Iteration: 1 Global best: 170.59
Iteration: 2 Global best: 194.35
Iteration: 3 Global best: 196.12
Trail 1 solved in 3 iterations and 12.6 seconds.
Iteration: 1 Global best: 71.17
Iteration: 2 Global best: 83.16
Iteration: 3 Global best: 175.93
Iteration: 4 Global best: 201.0
Trail 2 solved in 4 iterations and 10.2 seconds.
Iteration: 1 Global best: 200.64
Trail 3 solved in 1 iterations and 1.7 seconds.
Iteration: 1 Global best: 140.37
Iteration: 2 Global best: 190.73
Iteration: 3 Global best: 201.0
Trail 4 solved in 3 iterations and 10.0 seconds.
Iteration: 1 Global best: 179.74
Iteration: 2 Global best: 200.7
Trail 5 solved in 2 iterations and 6.3 seconds.
Iteration: 1 Global best: 201.0
Trail 6 solved in 1 iterations and 2.5 seconds.
Iteration: 1 Global best: 115.31
Iteration: 2 Global best: 170.3
Iteration: 3 Global best: 201.0
Trail 7 solved in 3 iterations and 8.5 seconds.
Iteration: 1 Global best: 99.57
Iteration: 2 Global best: 201.0
Trail 8 solved in 2 iterations and 4.3 secon

We can see that the cartpole problem is solved in an average of 2.4 iterations, with an average of 8.3 seconds per trail. This average time could be greatly improved with the use of parallel computation and better hardware.

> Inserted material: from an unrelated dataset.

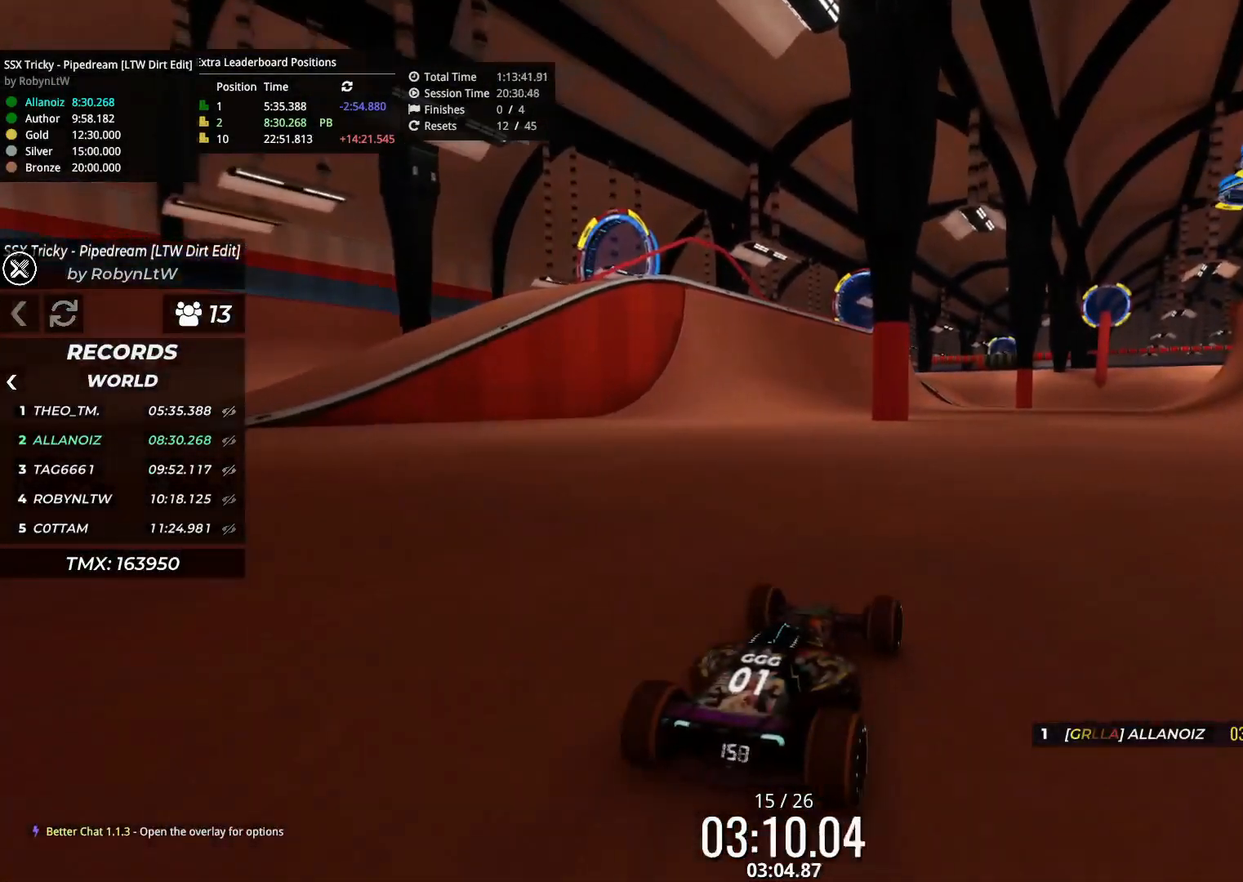
{"keys": ["up"], "events": [[50, "right", "down"], [183, "right", "up"]]}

The iteration average is very impressive, but we need to keep in mind the swarm used. In a standard RL implementation, a single agent is used, it can only run a single episode each iteration. Our swarm effectively runs 15 episodes each iteration and so, in a fair comparison between the swarm and a single agent, we would let the single-agent run for 15 times more episodes. 

The counter-argument to this is the single-agent requiring far more computation than a single swarm agent. In the case of a DNN implementation, there could be 1000s of weights being updated each time step. In contrast, our swarm is optimising 180 (12*15) weights between episodes. 

In close this out, I want get a little bit preachy.

Often, in cartpole solving implementations, episodes will terminate after 500 steps (this being the limit built into the environment.) This is wrong. The solve task is considered solved after averaging >= 195 reward over 100 episodes while terminating after the 200th episode. This ensures that the solution is consistently solving the problem, which is a more difficult task than beating the 195 average when episodes can last far longer. 

To illustrate this point, I will rerun the previous experiment, but with a 500 episode limit.

In [49]:
cartpole = CartpoleFitness(500)

timeTotal = 0
iterationTotal = 0
for i in range(1, 11):
    start = time.time()
    solver = ParticleSwarmOptimisation(cartpole.evaluate, (-p[0],p[0]), p[1], p[2], p[3], p[4], p[5])
    k = solver.maxamise(25, 195)
    iterationTotal += k
    end = time.time() - start
    print('Trail ' + str(i) + ' solved in ' + str(k) + ' iterations and ' + "{:.1f}".format(end) + ' seconds.')
    timeTotal += end
print('Solved in an average of ' + str(iterationTotal/i) + ' iterations, with an average of ' + "{:.1f}".format(timeTotal /i) + ' seconds per trail.')

Iteration: 1 Global best: 89.77
Iteration: 2 Global best: 302.96
Trail 1 solved in 2 iterations and 4.8 seconds.
Iteration: 1 Global best: 174.49
Iteration: 2 Global best: 245.61
Trail 2 solved in 2 iterations and 5.2 seconds.
Iteration: 1 Global best: 142.46
Iteration: 2 Global best: 310.86
Trail 3 solved in 2 iterations and 5.8 seconds.
Iteration: 1 Global best: 246.93
Trail 4 solved in 1 iterations and 2.1 seconds.
Iteration: 1 Global best: 119.81
Iteration: 2 Global best: 403.09
Trail 5 solved in 2 iterations and 6.2 seconds.
Iteration: 1 Global best: 89.49
Iteration: 2 Global best: 278.31
Trail 6 solved in 2 iterations and 4.3 seconds.
Iteration: 1 Global best: 108.17
Iteration: 2 Global best: 500.0
Trail 7 solved in 2 iterations and 7.9 seconds.
Iteration: 1 Global best: 203.35
Trail 8 solved in 1 iterations and 2.3 seconds.
Iteration: 1 Global best: 302.57
Trail 9 solved in 1 iterations and 3.6 seconds.
Iteration: 1 Global best: 108.23
Iteration: 2 Global best: 493.94
Trail 10 s

We see the average solve iterations has dropped to 1.7. Clearly, the problem has been made easier but raising the episode limit.